# [WHAT TO PRODUCE]
Pull out every line of the material below that contains the string "Render" and copy each one.

--- START ---

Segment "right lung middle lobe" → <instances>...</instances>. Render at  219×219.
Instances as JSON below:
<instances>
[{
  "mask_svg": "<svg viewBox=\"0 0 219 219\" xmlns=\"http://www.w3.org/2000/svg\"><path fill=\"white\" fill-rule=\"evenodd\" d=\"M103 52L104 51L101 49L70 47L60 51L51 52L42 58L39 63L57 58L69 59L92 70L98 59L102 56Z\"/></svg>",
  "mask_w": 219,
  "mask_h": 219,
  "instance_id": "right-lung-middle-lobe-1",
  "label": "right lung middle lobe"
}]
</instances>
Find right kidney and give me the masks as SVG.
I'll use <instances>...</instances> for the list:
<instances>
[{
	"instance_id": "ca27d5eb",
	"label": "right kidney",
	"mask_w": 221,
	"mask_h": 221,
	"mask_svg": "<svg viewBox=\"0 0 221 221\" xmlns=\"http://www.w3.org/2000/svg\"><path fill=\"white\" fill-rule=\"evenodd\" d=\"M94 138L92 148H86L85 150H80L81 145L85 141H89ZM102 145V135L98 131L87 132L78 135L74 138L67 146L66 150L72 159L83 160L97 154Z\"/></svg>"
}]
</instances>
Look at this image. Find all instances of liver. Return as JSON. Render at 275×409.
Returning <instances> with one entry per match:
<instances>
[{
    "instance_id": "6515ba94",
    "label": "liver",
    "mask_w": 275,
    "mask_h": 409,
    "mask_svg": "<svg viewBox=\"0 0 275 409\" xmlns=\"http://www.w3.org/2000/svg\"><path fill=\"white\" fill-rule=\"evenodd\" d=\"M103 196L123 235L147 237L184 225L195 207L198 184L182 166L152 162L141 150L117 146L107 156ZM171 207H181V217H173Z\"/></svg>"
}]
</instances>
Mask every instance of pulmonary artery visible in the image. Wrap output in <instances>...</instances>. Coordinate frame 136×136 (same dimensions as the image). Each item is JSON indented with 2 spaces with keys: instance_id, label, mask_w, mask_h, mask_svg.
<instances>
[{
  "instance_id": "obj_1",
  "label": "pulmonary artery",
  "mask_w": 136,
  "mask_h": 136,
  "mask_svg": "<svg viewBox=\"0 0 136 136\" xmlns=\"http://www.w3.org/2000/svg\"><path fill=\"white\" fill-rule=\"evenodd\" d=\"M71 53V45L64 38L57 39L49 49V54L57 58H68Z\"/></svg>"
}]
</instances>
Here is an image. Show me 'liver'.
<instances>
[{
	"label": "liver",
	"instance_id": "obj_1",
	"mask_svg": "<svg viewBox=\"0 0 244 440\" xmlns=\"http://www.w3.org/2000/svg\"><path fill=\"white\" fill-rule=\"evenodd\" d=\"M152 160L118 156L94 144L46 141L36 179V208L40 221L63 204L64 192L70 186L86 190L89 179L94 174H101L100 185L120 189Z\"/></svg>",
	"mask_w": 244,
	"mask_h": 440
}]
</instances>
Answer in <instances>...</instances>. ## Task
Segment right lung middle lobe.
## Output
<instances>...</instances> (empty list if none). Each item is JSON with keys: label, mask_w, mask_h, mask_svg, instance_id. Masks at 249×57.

--- END ---

# [OUTPUT OF THE TASK]
Segment "right lung middle lobe" → <instances>...</instances>. Render at  219×219.
Look at this image. Find all instances of liver. Return as JSON. Render at 275×409.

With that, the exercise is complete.